HMB is defined by the American College of Obstetricians and Gynecologists as bleeding lasting for longer than 7 days or the loss of more than 80 mL of blood per menstrual cycle. The International Federation of Gynecology and Obstetrics defines HMB more subjectively as excessive menstrual blood loss that interferes with a woman’s physical, emotional, social, and material quality of life.

“You can’t just ask a patient, ‘do you have heavy menstrual bleeding?’ It can’t be a yes-or-no question because patients and families often don’t know what is heavy [and what is] not. They only know what they experience. They don’t have anything to compare it to. Physicians have to get comfortable with asking specific questions about the duration and amount of flow and the amount of products patients are using,” said Dr O’Brien.

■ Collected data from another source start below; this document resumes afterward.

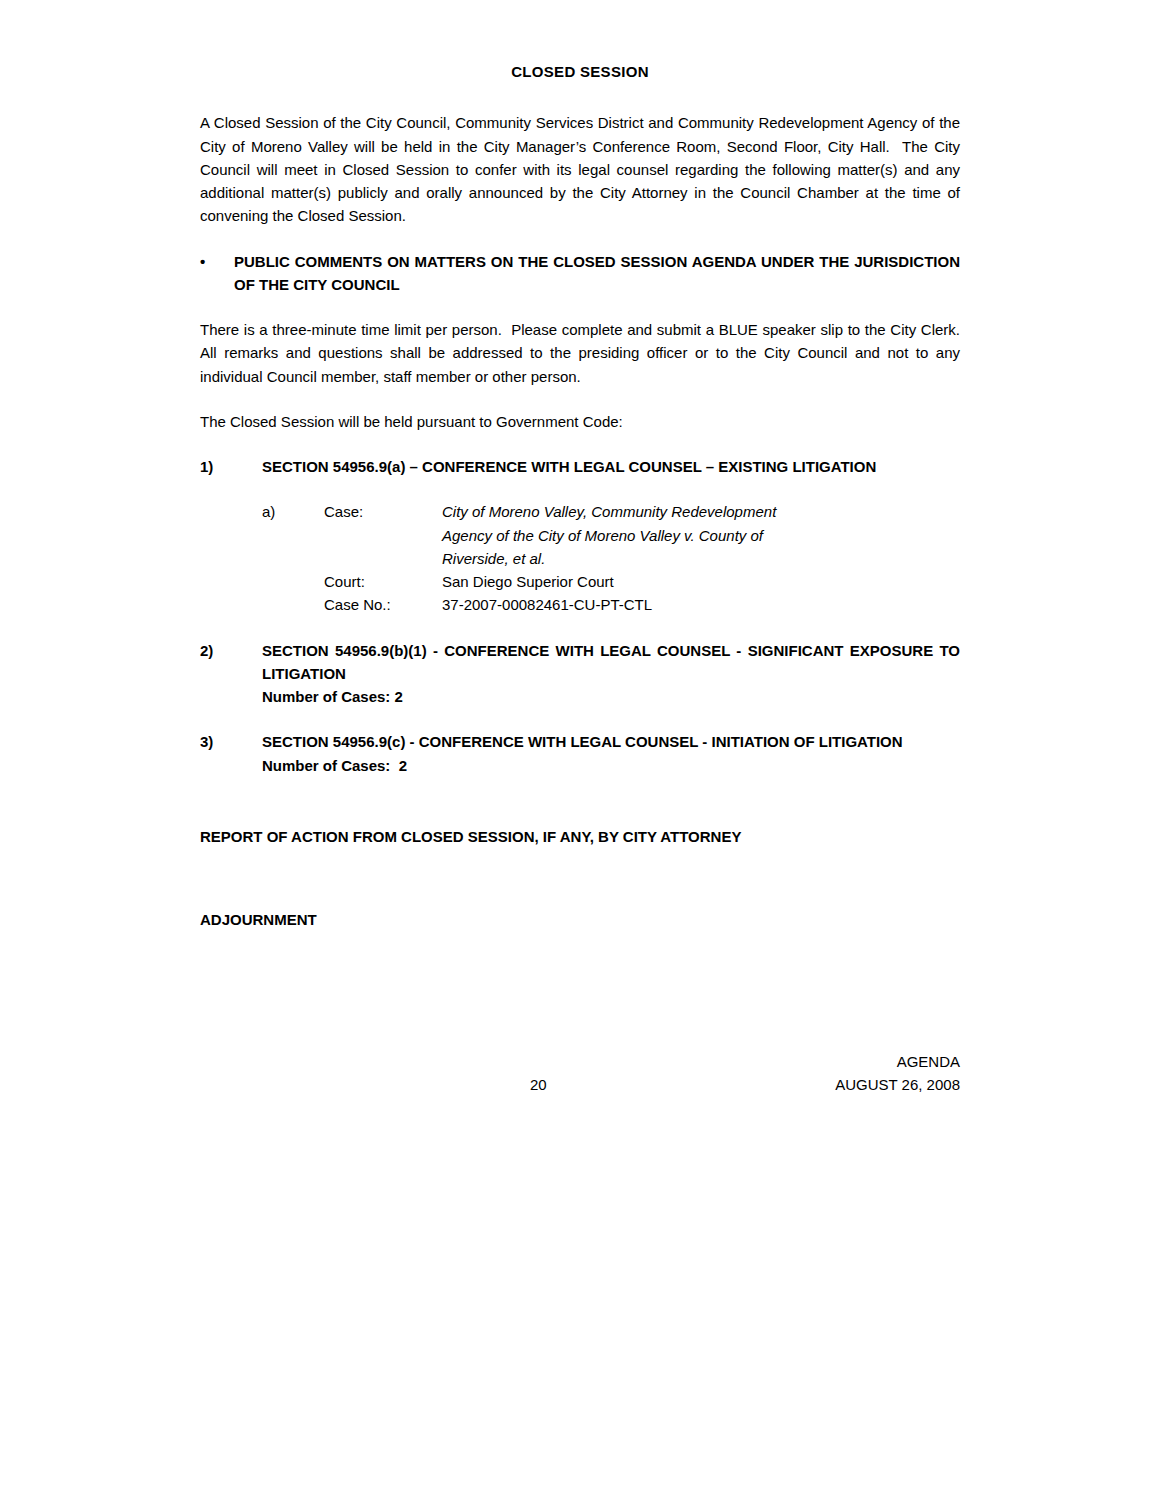CLOSED SESSION
A Closed Session of the City Council, Community Services District and Community Redevelopment Agency of the City of Moreno Valley will be held in the City Manager’s Conference Room, Second Floor, City Hall. The City Council will meet in Closed Session to confer with its legal counsel regarding the following matter(s) and any additional matter(s) publicly and orally announced by the City Attorney in the Council Chamber at the time of convening the Closed Session.
•
PUBLIC COMMENTS ON MATTERS ON THE CLOSED SESSION AGENDA UNDER THE JURISDICTION OF THE CITY COUNCIL
There is a three-minute time limit per person. Please complete and submit a BLUE speaker slip to the City Clerk. All remarks and questions shall be addressed to the presiding officer or to the City Council and not to any individual Council member, staff member or other person.
The Closed Session will be held pursuant to Government Code:
1)
SECTION 54956.9(a) – CONFERENCE WITH LEGAL COUNSEL – EXISTING LITIGATION
a)
Case:
City of Moreno Valley, Community Redevelopment
Agency of the City of Moreno Valley v. County of
Riverside, et al.
Court:
San Diego Superior Court
Case No.:
37-2007-00082461-CU-PT-CTL
2)
SECTION 54956.9(b)(1) - CONFERENCE WITH LEGAL COUNSEL - SIGNIFICANT EXPOSURE TO LITIGATION
Number of Cases: 2
3)
SECTION 54956.9(c) - CONFERENCE WITH LEGAL COUNSEL - INITIATION OF LITIGATION
Number of Cases: 2
REPORT OF ACTION FROM CLOSED SESSION, IF ANY, BY CITY ATTORNEY
ADJOURNMENT
20
AGENDA
AUGUST 26, 2008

The pictorial blood assessment chart (PBAC) is the tool used most commonly to measure menstrual blood loss. Patients are asked to count the number of menstrual products they have used and to estimate the degree of soiling during the menstrual period. Different numbers and degrees are associated with numerical values, and a score over 100 indicates HMB. However, most studies using the PBAC have been conducted in adults; therefore, data on its sensitivity, specificity, and predictive values in adolescent girls are lacking. Additional indicators of HMB include soaking a pad or tampon within 1 hour, soaking bedclothes, a low ferritin level, or anemia.

“It is important for trainees to get familiar with taking a detailed menstrual history,” said Dr O’Brien. “Honestly, after someone does this several times, it becomes much more familiar and less awkward. I think that a lot of physicians feel a bit uncomfortable taking a detailed menstrual history, and so they’re not educating their trainees on that topic either.”

She continued, “Half the people in the world have a menstrual period for many years of their lives, and so it’s not something that we should be embarrassed to ask about or embarrassed to talk about, certainly in a medical setting.”